INFORMATION SUPPLIED
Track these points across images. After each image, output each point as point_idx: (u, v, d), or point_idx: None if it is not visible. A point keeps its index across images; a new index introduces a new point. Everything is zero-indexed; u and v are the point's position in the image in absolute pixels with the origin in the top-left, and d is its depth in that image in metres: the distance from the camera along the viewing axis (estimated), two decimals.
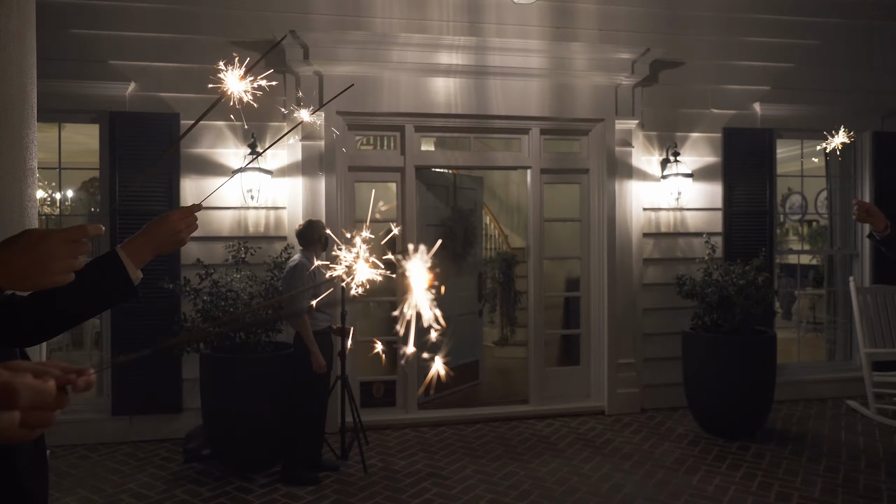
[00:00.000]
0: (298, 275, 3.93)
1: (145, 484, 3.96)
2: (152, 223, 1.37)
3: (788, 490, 3.82)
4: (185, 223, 1.37)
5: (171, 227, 1.35)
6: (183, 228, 1.37)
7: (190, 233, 1.40)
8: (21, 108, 2.06)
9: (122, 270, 1.30)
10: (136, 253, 1.33)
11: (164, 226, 1.35)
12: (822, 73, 5.87)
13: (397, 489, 3.87)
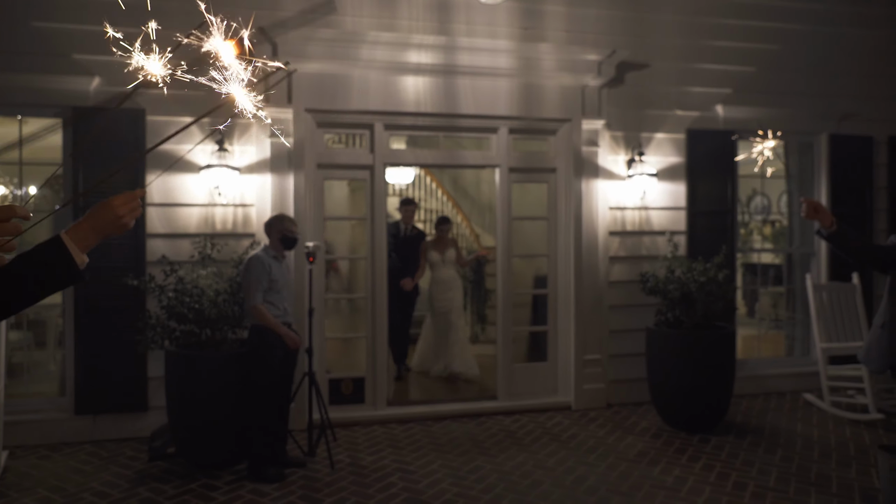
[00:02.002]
0: (252, 267, 3.96)
1: (108, 482, 3.92)
2: (95, 208, 1.38)
3: (744, 480, 3.94)
4: (128, 208, 1.39)
5: (114, 212, 1.37)
6: (126, 213, 1.38)
7: (133, 217, 1.41)
8: None
9: (67, 255, 1.31)
10: (80, 238, 1.34)
11: (107, 211, 1.37)
12: (782, 78, 6.04)
13: (363, 484, 3.89)
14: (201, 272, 4.21)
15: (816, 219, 3.01)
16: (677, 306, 4.99)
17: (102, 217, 1.37)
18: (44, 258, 1.31)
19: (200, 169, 4.79)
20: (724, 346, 4.90)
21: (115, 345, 4.66)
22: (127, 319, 4.57)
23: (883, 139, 6.27)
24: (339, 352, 6.37)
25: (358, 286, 5.84)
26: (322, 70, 4.99)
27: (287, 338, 4.00)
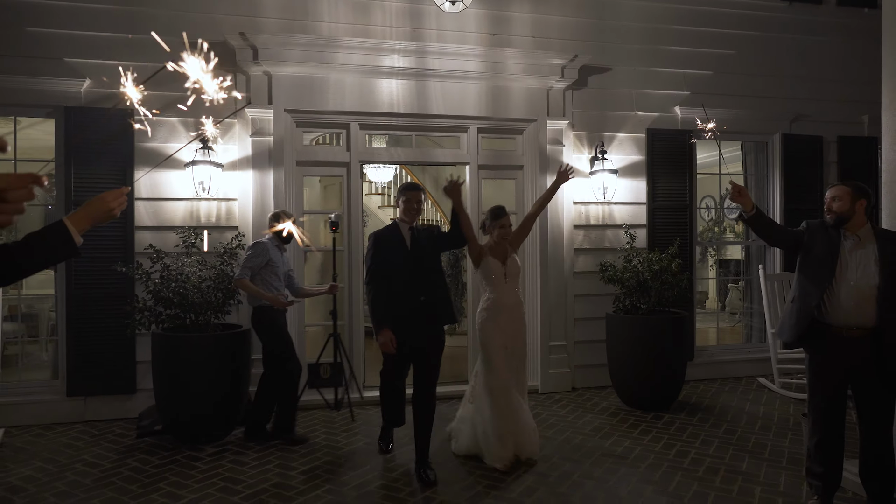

WHAT YOU HAVE TO DO
Each line above from the one with "[00:00.000]" up to and including the one with "13: (397, 489, 3.87)" must be set down exactly, and no line outside that span may appear.

COMPLETED TASK
[00:00.000]
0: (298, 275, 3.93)
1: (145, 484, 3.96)
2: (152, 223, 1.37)
3: (788, 490, 3.82)
4: (185, 223, 1.37)
5: (171, 227, 1.35)
6: (183, 228, 1.37)
7: (190, 233, 1.40)
8: (21, 108, 2.06)
9: (122, 270, 1.30)
10: (136, 253, 1.33)
11: (164, 226, 1.35)
12: (822, 73, 5.87)
13: (397, 489, 3.87)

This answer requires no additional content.